* _WHAT YOU HAVE TO DO_
Copy out each line of the data that contains "MEDIUM".

* _DATA TO USE_
+ + +

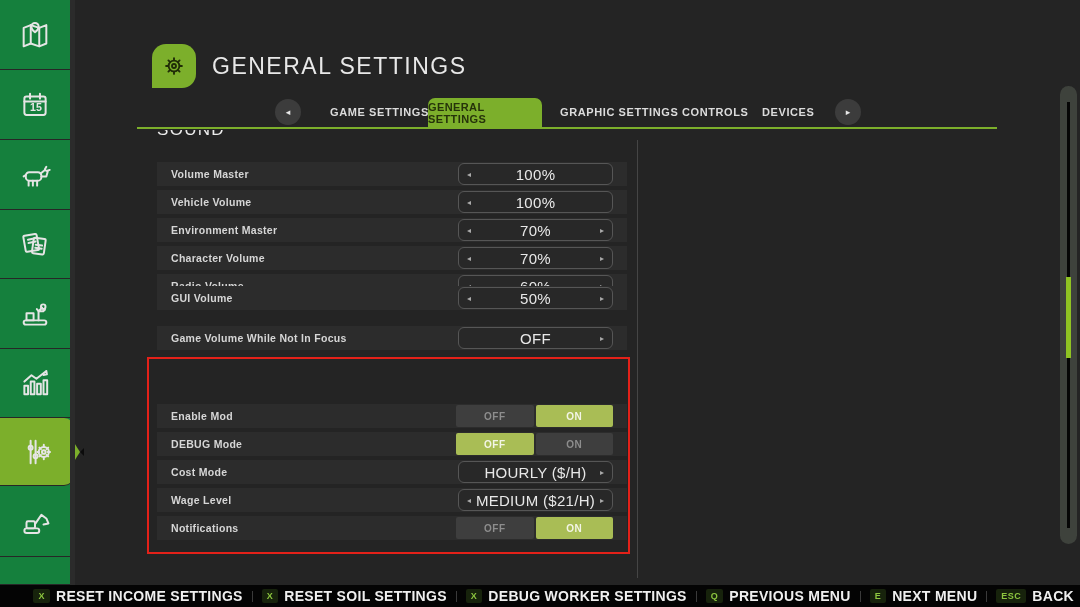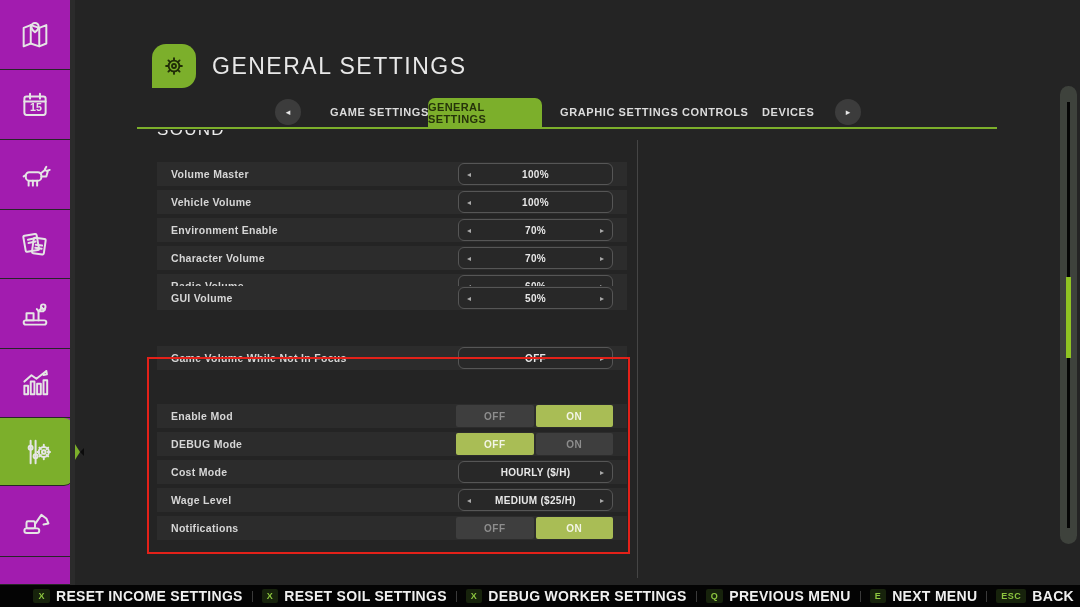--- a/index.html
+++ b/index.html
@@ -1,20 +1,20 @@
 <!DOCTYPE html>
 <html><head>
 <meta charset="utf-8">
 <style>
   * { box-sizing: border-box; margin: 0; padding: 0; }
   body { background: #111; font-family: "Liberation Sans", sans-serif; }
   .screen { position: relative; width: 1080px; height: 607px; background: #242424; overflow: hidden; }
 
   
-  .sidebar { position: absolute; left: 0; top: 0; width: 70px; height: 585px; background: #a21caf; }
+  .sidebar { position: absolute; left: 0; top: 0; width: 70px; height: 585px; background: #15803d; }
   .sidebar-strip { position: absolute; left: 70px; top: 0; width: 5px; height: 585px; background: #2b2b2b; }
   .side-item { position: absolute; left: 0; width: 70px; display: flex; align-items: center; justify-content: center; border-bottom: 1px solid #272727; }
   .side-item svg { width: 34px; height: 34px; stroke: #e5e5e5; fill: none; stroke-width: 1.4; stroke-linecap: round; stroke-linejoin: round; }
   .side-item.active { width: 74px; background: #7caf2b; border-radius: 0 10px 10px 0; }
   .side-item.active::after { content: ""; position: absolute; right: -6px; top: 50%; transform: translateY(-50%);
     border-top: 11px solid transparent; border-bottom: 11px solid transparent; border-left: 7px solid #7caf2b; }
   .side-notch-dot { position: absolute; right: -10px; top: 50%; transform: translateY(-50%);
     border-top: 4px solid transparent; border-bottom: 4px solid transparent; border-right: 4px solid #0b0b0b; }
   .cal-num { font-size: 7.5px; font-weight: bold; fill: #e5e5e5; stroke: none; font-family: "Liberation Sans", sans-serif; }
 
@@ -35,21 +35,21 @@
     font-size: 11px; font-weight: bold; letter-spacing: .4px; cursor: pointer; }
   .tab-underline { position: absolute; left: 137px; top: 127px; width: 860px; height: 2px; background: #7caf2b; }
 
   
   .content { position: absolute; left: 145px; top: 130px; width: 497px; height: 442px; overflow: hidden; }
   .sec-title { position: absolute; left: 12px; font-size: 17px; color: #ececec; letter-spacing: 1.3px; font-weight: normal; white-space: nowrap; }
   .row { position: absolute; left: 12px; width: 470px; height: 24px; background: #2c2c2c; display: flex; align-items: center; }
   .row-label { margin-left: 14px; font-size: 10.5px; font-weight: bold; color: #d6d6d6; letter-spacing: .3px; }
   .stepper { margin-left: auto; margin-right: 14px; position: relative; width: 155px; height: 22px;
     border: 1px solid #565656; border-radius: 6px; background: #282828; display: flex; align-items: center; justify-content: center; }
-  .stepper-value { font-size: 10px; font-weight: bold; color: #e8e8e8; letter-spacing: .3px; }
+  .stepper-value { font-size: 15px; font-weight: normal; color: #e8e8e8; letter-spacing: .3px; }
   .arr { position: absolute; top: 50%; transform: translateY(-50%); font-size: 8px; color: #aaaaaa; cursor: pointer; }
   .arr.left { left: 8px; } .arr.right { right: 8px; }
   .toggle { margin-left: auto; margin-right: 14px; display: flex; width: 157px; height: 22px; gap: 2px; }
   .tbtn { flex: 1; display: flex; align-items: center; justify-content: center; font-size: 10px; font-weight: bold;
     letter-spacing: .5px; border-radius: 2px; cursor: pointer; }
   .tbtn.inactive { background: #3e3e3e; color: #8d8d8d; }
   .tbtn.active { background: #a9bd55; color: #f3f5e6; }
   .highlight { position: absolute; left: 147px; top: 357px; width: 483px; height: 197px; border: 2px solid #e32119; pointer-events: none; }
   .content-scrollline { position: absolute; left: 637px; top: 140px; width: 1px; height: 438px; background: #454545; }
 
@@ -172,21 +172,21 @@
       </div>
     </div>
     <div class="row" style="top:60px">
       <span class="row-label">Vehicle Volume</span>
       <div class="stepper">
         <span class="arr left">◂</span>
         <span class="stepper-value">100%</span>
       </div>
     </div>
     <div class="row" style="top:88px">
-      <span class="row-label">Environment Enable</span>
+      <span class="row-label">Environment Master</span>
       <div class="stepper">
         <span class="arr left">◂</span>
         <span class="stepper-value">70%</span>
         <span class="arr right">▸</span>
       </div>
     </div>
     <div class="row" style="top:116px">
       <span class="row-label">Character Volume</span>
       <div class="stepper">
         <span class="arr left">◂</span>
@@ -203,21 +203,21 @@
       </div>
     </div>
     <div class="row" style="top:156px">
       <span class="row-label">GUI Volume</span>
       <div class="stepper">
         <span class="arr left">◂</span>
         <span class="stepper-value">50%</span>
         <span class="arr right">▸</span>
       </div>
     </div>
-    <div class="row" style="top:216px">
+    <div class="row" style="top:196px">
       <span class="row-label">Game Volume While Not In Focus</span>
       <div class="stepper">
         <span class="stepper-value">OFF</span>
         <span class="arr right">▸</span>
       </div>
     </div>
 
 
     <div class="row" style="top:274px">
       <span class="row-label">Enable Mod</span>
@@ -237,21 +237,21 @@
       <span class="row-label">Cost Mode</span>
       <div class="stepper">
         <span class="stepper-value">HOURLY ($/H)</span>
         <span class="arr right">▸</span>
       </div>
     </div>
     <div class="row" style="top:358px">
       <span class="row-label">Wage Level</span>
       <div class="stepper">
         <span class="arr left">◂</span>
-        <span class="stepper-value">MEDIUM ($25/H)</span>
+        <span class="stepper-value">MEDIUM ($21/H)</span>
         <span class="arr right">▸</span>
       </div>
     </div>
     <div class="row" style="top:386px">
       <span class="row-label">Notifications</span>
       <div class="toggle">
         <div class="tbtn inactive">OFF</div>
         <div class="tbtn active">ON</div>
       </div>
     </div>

+ + +

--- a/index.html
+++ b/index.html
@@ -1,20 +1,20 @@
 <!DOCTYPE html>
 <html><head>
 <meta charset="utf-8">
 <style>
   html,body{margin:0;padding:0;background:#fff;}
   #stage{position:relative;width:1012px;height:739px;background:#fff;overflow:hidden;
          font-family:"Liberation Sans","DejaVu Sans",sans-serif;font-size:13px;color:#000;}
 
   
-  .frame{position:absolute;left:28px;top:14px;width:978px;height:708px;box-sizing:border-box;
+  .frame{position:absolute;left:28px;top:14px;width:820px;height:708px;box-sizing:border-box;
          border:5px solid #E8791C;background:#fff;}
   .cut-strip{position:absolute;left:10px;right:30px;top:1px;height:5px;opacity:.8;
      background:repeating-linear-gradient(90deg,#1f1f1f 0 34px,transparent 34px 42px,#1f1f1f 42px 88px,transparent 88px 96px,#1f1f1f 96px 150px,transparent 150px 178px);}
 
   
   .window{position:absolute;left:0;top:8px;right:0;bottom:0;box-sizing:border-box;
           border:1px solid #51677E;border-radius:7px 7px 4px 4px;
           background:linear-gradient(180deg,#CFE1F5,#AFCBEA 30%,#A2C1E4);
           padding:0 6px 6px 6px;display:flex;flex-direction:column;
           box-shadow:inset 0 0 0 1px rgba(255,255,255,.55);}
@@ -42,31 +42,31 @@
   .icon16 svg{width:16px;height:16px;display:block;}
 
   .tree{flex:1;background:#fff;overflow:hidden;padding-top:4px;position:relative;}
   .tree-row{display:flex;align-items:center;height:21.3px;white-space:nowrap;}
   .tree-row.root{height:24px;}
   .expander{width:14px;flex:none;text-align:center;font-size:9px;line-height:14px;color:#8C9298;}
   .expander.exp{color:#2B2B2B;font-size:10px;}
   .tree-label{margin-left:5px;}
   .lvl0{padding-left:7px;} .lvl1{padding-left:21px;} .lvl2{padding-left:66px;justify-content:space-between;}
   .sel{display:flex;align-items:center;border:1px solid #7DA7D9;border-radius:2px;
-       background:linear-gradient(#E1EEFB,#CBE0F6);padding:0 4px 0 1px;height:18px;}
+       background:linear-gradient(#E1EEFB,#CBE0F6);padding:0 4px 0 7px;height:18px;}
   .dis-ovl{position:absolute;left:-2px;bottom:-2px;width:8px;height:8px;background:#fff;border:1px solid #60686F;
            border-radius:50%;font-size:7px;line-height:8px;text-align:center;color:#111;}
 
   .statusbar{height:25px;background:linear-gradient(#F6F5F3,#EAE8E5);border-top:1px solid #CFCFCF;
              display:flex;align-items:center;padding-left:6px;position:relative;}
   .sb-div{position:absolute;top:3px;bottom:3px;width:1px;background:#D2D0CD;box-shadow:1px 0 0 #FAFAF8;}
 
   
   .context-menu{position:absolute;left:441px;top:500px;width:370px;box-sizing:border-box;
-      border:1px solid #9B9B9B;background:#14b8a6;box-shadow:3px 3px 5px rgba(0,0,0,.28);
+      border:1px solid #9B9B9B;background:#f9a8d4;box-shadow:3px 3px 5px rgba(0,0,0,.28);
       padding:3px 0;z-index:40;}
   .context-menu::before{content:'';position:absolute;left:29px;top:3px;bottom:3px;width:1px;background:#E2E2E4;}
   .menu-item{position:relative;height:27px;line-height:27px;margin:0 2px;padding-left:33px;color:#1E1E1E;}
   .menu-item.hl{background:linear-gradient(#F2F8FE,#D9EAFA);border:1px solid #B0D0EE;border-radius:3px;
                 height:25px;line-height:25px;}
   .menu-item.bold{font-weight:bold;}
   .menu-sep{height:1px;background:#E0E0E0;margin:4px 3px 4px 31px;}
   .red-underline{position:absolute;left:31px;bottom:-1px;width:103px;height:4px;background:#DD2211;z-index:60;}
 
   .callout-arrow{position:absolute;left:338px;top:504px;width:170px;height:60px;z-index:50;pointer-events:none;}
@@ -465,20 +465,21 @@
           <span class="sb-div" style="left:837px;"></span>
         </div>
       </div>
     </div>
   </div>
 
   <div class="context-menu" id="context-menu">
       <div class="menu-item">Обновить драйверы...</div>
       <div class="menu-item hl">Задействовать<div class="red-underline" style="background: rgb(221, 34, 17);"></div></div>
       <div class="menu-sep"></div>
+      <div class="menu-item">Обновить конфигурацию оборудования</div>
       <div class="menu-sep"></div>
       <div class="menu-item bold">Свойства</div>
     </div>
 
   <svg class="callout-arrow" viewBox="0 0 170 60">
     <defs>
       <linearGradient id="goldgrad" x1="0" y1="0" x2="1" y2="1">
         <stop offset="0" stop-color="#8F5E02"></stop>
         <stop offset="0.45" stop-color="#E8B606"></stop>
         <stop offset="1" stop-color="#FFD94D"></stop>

+ + +

* _SOLUTION TO THE PROBLEM_
-        <span class="stepper-value">MEDIUM ($25/H)</span>
+        <span class="stepper-value">MEDIUM ($21/H)</span>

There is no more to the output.